I was invited over for lunch to some friends. The husband's father was over for Shabbos. He mentioned that he had undergone some dental work, a tooth extraction and he was in considerable pain. He then said, "I'm looking for sympathy."

"Oh," I said in my most empathetic voice, picking up the cue. "I'm so sorry," I said, "that must be very uncomfortable. You're very brave! I hope you're better soon." He smiled. Then I commented, "You know, that's really a good idea, telling someone what you need like that. I personally need a lot of praise and appreciation." I turned to the table at large. "You know, so much hurt, so many misunderstandings and causes for resentment would be eliminated if people just told others what they want and need. If they knew, most people would oblige."

The family patriarch hadn't seemed to appreciate the sympathy any less because he had requested it. On the contrary, he not only got the requested sympathy but the added good feeling that comes from being listened to and heard. If I say to someone, "Do you like my new dress/sheitel/story?" they know I want them to comment affirmatively and I don't like it any less when they do even if it wasn't spontaneous.
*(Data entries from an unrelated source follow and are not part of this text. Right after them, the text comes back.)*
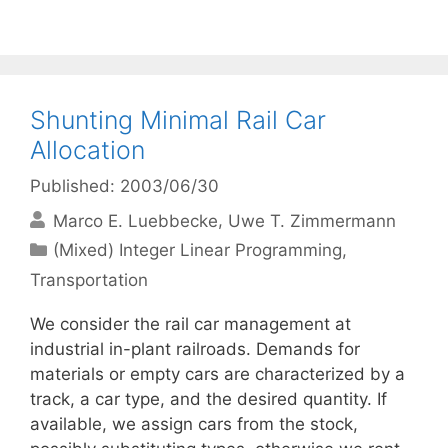
Shunting Minimal Rail Car
Allocation
Published: 2003/06/30
Marco E. Luebbecke
Uwe T. Zimmermann
Categories
(Mixed) Integer Linear Programming
,
Transportation
We consider the rail car management at
industrial in-plant railroads. Demands for
materials or empty cars are characterized by a
track, a car type, and the desired quantity. If
available, we assign cars from the stock,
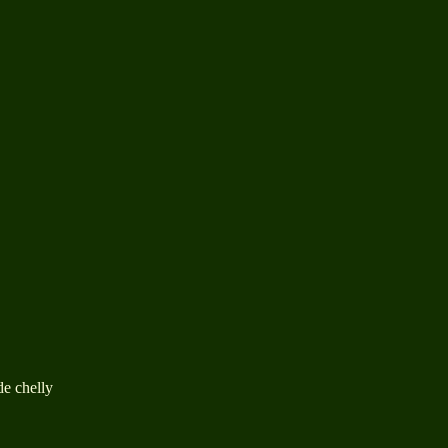
de chelly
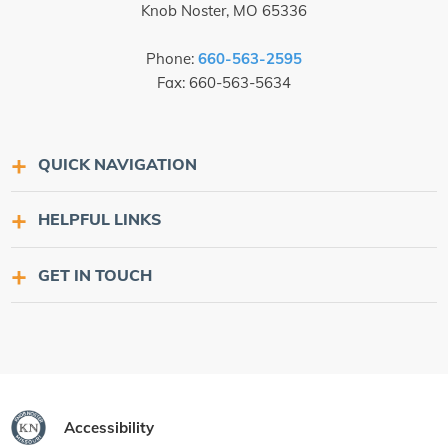
Knob Noster, MO 65336
Phone:
660-563-2595
Fax: 660-563-5634
QUICK NAVIGATION
HELPFUL LINKS
GET IN TOUCH
Accessibility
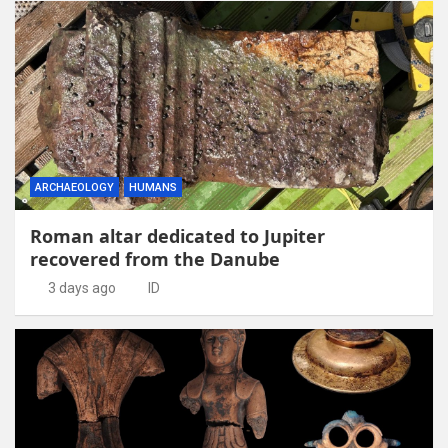
ARCHAEOLOGY
HUMANS
Roman altar dedicated to Jupiter
recovered from the Danube
3 days ago
ID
Misunderstanding is the greatest cause of grudge-bearing, sinas chinam and hurt feelings. People may care about us but many can't read minds, are lacking acute sensitivity or interpret our statements or questions differently than we intended. If we just ask for the response we do want, we're more likely to get it. And if someone makes a comment and we don't know why it is they told us, we can always ask: "Do you want praise, empathy or advice?" People will probably respond very positively to this multiple choice.

And like I mentioned, I always appreciate praise and appreciation. Just so you can't say, you didn't know.